Repetition in “The Wound-Dresser” highlights the relentless torrent of faceless patients. Whitman repeats the phrase “I onward go” (“Dresser” 34), or some variation, several times during the poem. The reader feels the narrator’s weariness as he aids the men, each man as injured as the next. Whether a shoulder wound or an amputated hand, these men endure horrific injuries. Juxtaposed with the “putrid gangrene” the reader expects accounts of cries and yelling. Instead, the narrator recounts his story, “in silence in dreams’ projections,” which is repeated twice. Here Whitman emphasizes yet again the universal suffering, the surreal experience that he witnessed.

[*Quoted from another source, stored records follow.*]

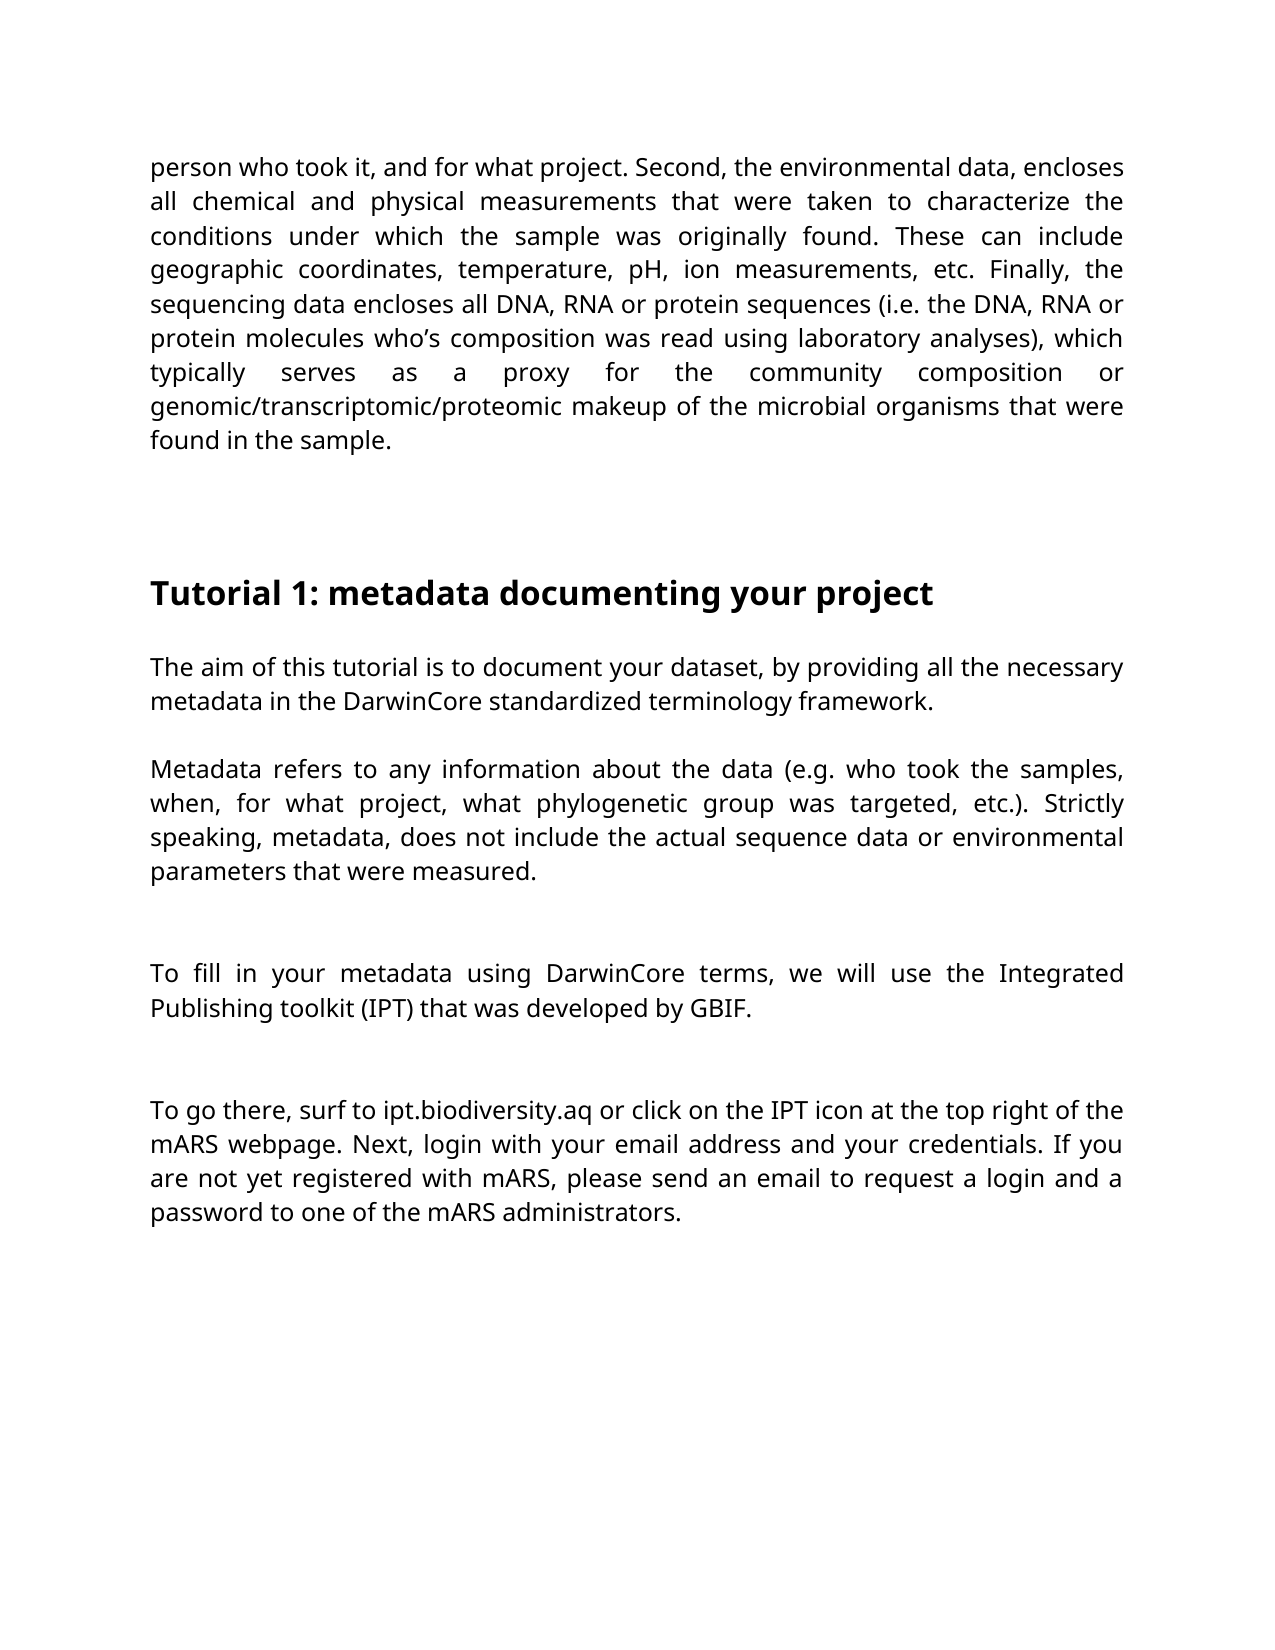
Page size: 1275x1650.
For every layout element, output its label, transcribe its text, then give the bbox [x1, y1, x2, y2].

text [150, 150, 1125, 457]
text Metadata refers to any information about the data (e.g. who took the samples, when, for what project, what phylogenetic group was targeted, etc.). Strictly speaking, metadata, does not include the actual sequence data or environmental parameters that were measured. [150, 752, 1125, 888]
text Tutorial 1: metadata documenting your project [150, 570, 1125, 616]
text The aim of this tutorial is to document your dataset, by providing all the necessary metadata in the DarwinCore standardized terminology framework. [150, 649, 1125, 718]
text To fill in your metadata using DarwinCore terms, we will use the Integrated Publishing toolkit (IPT) that was developed by GBIF. [150, 956, 1125, 1024]
text To go there, surf to ipt.biodiversity.aq or click on the IPT icon at the top right of the mARS webpage. Next, login with your email address and your credentials. If you are not yet registered with mARS, please send an email to request a login and a password to one of the mARS administrators. [150, 1092, 1125, 1229]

Through these two poems, Whitman recognizes the valor of all who fought, and those who serve in other capacities, like the narrators of the poems. It is significant that he gives very little time to the traditionally exciting battle narratives. In section 18 the narrator focuses on the brave men and about the music that he plays for them. In “The Wound-Dresser” the narrator gives a short stanza to the description of battle before shifting his focus to hospitals to the rest of the poem. Whitman applauds the sacrifice of all of the men, and in section 18 he plays music for “the dead” (“Song” 365). Because much of the poem deals with the division of sides, this unifying state of death stands out. Whitman draws the reader’s attention to this common state of being, pointing out that death is common to all. Nearly the entirety of “The Wound-Dresser” focuses on the suffering, and perhaps this is why the tone of this poem gives so little importance to the sides of the war. In these works, Whitman focuses on the suffering of men, and when reading through the lens of equality, the conclusion emerges that suffering and death are the ultimate equalizer.